Copy the entries below exactly, from the line containing "Return results in" through the end of the entries.

* START INFORMATION SUPPLIED *

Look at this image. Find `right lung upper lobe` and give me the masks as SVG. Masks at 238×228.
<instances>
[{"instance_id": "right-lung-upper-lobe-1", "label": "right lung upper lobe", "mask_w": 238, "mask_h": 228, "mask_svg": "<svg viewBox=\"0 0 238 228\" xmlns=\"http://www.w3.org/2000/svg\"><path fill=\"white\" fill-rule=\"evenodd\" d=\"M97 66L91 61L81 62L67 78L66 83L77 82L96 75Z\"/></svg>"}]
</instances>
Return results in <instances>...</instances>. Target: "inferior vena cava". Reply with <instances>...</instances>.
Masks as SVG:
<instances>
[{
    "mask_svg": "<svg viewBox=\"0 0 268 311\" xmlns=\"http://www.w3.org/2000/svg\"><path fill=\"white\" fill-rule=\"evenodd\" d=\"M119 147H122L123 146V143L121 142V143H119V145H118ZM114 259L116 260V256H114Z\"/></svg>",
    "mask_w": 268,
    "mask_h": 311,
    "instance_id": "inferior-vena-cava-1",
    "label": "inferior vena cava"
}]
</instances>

* END INFORMATION SUPPLIED *

## [CORRECT OUTPUT]
Return results in <instances>...</instances>. Target: "inferior vena cava". Reply with <instances>...</instances>.
Masks as SVG:
<instances>
[{
    "mask_svg": "<svg viewBox=\"0 0 268 311\" xmlns=\"http://www.w3.org/2000/svg\"><path fill=\"white\" fill-rule=\"evenodd\" d=\"M119 147H122L123 146V143L121 142V143H119V145H118ZM114 259L116 260V256H114Z\"/></svg>",
    "mask_w": 268,
    "mask_h": 311,
    "instance_id": "inferior-vena-cava-1",
    "label": "inferior vena cava"
}]
</instances>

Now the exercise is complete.